Betty Ann's voice was high. "Ye-es, he'd broken his a-arm. His wrist!" She tottered between grief and faint wry bemusement.

 

"And Ray," mj said, "wouldn't let him go to the doctor?" He was almost starting to get it.

 

"No," said Betty Ann, "for a week after he did this."

 

"AH HA HA Haaaghhh, ha; eh heh heh heh." Bill was an appreciative audience of this little piece of the clown show.

 

"Tee hee," was all mj could offer.

 

Bill was still laughing at her last deadpan line when she hit the limit, whining painfully, and cuter still: "I think the bone was beginning to poke through the ski-in."

 

Bill went ecstatic.

 

Mj groaned in amazed pain.

 

Bill managed to somehow de-escalate himself gradually, and he tried to speak. "Mj –."

 

But the stupid ass Monroe County alcohol chief whom Bill addressed as ‘mj’ had only partially gotten the point as yet. He was still working on it and asked: "Was he playing the drum all this time? I hope not."

 

"YE-EAH!" Betty Ann cried, finally adding a smirk.

 

"Yeah ha ha," went Bill. "Ray says eh-, 'You didn't break it. You're made in the true image of God'!" Bill looked at his wife and sighed, drained of hilarity.

 

Which God? What freakin’ image?

 

"Has Ray ever gotten sick?" Mj lorenzo knew immediately he should NOT have asked the question, but it was too late.

 

Where was his golden story?

 

"Bill!! This is when Poley started –."

 

"Oh-ho, she'll tell you that story when he got a –..."

 

"Bill!!"

 

"…a boil." Bill laughed, looking at mj because he, Bill, was setting up his little wifey-poo once more.

 

"BILL!!"

 

He looked at her.

 

"This is when Poley started his great affection for me; because that was my first year there. And Vicki Whelan and her big bust was my roommate. And she and I really felt sorry for this cute little old man who was in this pain."

 

"Hheeaghhhh ha ha haagghh."

 

"And we would go and get his dinner…."

 

Mj finally laughed at the whole Waring circus troop menagerie in one lump, and inhaled gin.

 

"…and take it on a tray to his room. And we just sort of pampered him. We felt aw-ful for him." Betty Ann was adept at mixing pain and humor, ironist that she was.

 

"And he ate it up!" said Bill without laughing, knowing from painful experience that Poley ate up those big busts, and Bill did not find it funny just now. Because once upon a time, his present wife's bust had been an object of Poley's weird admiration.

 

"And that's what started that!" she said to mj, meaning, 'You can add THAT to your Poley McClintock Weird Shit Psycho file.' For she knew mj had witnessed Poley's unshakeable ‘very’ fatherly ‘deep affection’ for her, right through the wedding and all. It was part of the funny story he wanted in his book, an obstacle Fred and Poley had found they could throw in Bill’s way when he tried to marry Betty Ann; but this was not the way he wanted to approach it, for Pete’s sake.

 

...The rose is redd, my nose is tooo....

 

Poley McClintock, elder Silenus of satyrs, sang and rattled his tambourine in the mirror.

 

...The violet's blooue and so are yoou...

 

Silenus whispered and croaked, staring at Betty Ann.

 

...And yet I guesss, before I stoppp...

 

His frog voice and a view of his own billy goat parts in the mirror intoxicated him.

 

...I'd better take... another dropp-pp-pp!...

 

It was witless winegod music, good for every kind of earthy worship at once.

 

Silenus liked big glasses and a flick of Seven-Up.

 

Dlune’s brothers liked forty buttons.

 

And the comic cosmic kamikaze hymn-sing wasn't over yet, you could just tell.

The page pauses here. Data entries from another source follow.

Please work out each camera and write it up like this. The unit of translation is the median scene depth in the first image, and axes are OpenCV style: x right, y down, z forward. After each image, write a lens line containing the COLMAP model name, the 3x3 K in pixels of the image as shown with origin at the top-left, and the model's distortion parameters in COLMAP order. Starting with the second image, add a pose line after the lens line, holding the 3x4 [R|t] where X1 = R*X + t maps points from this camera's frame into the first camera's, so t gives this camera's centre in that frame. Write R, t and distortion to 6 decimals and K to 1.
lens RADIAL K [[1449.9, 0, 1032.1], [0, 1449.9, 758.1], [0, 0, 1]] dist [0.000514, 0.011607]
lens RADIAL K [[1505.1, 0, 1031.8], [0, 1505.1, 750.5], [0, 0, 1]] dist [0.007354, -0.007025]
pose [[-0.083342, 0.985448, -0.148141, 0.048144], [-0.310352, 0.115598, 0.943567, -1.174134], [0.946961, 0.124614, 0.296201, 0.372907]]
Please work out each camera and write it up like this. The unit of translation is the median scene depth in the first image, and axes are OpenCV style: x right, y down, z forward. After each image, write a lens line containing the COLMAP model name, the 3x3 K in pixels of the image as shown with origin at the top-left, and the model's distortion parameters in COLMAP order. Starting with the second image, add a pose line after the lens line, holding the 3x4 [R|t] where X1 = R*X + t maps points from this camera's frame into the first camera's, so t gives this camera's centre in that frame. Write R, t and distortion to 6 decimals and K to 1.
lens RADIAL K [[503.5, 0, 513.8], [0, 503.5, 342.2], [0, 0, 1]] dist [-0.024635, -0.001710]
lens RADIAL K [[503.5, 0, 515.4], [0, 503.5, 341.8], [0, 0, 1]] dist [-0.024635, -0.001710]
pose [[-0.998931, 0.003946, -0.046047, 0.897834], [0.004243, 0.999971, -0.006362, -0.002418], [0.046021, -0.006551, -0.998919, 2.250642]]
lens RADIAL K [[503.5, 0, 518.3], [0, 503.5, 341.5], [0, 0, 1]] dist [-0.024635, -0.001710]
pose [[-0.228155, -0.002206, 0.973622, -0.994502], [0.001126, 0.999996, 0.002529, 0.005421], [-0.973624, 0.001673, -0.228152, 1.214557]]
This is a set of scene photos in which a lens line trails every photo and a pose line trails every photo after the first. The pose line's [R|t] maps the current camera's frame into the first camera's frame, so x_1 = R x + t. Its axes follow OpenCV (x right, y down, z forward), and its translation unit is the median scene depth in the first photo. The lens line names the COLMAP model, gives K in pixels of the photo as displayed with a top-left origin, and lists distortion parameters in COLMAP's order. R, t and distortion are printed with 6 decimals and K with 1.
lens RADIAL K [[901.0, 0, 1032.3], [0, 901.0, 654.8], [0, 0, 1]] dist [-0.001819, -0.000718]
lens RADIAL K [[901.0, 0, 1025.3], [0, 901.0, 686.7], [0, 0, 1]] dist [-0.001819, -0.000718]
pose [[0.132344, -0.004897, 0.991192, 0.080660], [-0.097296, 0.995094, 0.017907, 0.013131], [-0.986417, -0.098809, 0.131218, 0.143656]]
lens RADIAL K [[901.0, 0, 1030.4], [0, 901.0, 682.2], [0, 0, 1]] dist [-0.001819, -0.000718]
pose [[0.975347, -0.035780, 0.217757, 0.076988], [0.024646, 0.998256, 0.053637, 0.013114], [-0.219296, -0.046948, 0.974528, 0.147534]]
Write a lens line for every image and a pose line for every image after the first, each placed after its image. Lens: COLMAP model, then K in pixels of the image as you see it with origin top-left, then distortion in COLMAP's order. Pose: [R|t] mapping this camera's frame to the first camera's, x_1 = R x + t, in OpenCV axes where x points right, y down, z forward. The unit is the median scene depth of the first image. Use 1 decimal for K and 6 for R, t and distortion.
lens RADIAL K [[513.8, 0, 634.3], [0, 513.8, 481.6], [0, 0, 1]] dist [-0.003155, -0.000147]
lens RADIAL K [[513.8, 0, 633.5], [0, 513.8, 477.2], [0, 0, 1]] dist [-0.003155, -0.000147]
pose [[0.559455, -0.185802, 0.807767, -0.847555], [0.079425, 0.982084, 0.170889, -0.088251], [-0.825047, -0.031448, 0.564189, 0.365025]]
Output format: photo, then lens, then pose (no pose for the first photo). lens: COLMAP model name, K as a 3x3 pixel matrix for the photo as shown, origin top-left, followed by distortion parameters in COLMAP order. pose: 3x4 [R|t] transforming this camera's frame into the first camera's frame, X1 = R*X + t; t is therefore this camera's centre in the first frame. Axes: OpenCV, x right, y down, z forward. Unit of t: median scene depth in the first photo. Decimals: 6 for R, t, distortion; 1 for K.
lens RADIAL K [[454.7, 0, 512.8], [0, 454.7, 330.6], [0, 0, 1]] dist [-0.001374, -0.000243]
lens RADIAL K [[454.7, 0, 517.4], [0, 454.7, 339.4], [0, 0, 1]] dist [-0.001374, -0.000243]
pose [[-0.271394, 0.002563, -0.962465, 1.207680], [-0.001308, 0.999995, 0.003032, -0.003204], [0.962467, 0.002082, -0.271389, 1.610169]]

[1]  Image of the ancient Greek winegod Dionysus waving a grapevine laden with bunches of ripe grapes (ready for winemaking). In the background flute-playing and thyrsus-waving maenads frolic drunkenly with satyrs, who are randy goats waist-down and pointy-eared men above. From a book “written and illustrated by Aliki” [Brandenberg?]. The Gods and Goddesses of Olympus. New York: HarperCollins, 1994, pg. 43. The author explains: “The illustrations in this book have been adapted from [ancient] Greek vase paintings and sculpture, with all due respect. The artwork was first drawn in pencil on heavy cold-press paper. The drawings were then inked and colored with washes of gouache paints and colored pencils.”